**SELECTED PASSAGE:**
··········

★★ / ★★★★
Ben (Wilford Brimley), Art (Don Ameche), and Joe (Hume Cronyn) live in a seaside retirement community. Once in a while they break into a pool house next door for some fun and relaxation. During one of their visits, they see four rock-looking figures settled at the bottom. Although curious as to what they are, the zestful gentlemen are not entirely bothered by them so they decide to swim anyway.
Meanwhile, Jack (Steve Guttenberg) is hired by Walter (Brian Dennehy) so that he and his crew can use Jack’s boat for twenty-seven days. Out in the middle of the ocean, they obtain cocoons that house extra-terrestrials and place them in the swimming pool that the older folks so enjoy spending time in.
“Cocoon,” based on the screenplay by Tom Benedek and David Saperstein, is highly enjoyable at times because, having volunteered in a retirement home during my years as an undergraduate, I found it honest in its portrayal of the aging. While there is a sadness in watching the geriatric characters struggle in doing the simplest things like getting from one point of the room to another or picking up a spoon to feed themselves, these images are contrasted with sequences where the men and women are energetic enough to partake in social activities like dancing and playing mahjong. This is before we learn that the cocoons in the pool have the magical ability to make the old feel very young again.
Comedic scenes come in various forms like the men freely talking about their erections and seducing their wives or lady friends to bed. I appreciated that the movie shows that even old people can still talk about sexual things without reservation.
The most awkward aspect of the picture, however, is the romance between Jack and Kitty (Tahnee Welch), one of Walter’s crew members. After being a Peeping Tom and discovering that Kitty is an alien, he is still so very willing to get into her pants. And he is far from subtle about it. It is probably funny on paper because Jack comes off as a silly kid stuck in a man’s body, but I found it weird and the possibility of a human and an alien sharing a love scene made me feel uncomfortable.

··········

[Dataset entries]
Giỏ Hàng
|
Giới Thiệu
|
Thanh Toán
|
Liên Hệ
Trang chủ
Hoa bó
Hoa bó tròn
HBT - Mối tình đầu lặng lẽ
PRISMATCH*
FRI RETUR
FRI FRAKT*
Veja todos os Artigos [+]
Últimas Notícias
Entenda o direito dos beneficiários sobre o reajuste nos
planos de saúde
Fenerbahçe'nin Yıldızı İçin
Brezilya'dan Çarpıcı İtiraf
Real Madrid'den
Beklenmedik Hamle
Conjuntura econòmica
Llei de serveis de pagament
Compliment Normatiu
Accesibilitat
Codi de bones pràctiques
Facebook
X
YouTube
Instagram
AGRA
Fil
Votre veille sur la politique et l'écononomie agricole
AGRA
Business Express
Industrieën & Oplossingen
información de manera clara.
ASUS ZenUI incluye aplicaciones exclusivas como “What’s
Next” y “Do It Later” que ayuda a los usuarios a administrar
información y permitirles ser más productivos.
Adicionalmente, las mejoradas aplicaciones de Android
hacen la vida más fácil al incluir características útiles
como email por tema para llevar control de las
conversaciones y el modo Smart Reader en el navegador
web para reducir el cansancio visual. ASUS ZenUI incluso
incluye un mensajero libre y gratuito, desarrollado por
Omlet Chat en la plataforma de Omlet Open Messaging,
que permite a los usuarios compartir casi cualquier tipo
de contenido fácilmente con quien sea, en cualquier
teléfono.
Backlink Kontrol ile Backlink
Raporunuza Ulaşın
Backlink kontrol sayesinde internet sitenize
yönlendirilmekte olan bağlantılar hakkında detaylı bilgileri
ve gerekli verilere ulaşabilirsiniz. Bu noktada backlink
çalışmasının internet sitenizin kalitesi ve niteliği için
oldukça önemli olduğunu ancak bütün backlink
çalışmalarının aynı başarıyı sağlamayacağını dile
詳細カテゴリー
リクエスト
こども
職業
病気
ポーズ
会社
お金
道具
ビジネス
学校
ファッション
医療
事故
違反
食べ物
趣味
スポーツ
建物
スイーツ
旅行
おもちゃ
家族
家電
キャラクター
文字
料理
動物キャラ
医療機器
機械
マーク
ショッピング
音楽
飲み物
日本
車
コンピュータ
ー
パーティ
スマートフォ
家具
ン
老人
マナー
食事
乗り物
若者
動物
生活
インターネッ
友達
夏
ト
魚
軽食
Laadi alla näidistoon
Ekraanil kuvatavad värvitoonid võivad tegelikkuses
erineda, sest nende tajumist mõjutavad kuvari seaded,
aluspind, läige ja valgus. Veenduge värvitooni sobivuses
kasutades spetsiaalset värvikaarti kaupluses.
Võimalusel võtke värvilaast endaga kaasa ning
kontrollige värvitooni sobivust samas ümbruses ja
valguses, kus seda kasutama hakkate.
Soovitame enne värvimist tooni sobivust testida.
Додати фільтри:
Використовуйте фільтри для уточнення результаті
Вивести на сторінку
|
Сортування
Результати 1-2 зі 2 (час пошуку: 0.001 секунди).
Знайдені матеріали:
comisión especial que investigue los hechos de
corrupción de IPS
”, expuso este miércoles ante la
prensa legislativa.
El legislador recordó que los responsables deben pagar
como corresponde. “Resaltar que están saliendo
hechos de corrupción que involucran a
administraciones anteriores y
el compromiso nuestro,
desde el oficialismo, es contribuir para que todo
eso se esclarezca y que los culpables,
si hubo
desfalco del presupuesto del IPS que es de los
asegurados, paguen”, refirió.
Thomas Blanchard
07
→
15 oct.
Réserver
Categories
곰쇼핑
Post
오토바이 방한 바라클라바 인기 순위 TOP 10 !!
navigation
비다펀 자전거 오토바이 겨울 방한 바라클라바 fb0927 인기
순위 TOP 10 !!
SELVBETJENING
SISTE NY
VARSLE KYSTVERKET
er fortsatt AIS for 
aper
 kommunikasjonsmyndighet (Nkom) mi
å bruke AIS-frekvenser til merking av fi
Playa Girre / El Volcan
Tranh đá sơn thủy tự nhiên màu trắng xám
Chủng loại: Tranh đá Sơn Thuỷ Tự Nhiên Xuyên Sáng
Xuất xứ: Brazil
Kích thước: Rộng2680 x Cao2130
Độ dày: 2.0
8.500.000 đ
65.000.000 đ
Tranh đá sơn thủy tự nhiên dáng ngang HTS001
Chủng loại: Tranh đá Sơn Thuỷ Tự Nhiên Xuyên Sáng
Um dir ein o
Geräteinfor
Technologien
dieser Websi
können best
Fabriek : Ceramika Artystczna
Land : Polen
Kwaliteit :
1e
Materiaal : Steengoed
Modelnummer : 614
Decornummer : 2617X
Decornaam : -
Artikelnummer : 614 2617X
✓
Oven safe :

··········

**PROBLEM:** According to the movie review, why does the reviewer find the film "highly enjoyable at times"? Explain in one to three sentences.

**EXPECTED OUTPUT:** Having volunteered in a retirement home as an undergraduate, the reviewer found the film honest in its portrayal of the aging. It shows the older characters struggling with simple things, such as crossing a room or picking up a spoon, and contrasts these images with scenes of them dancing and playing mahjong.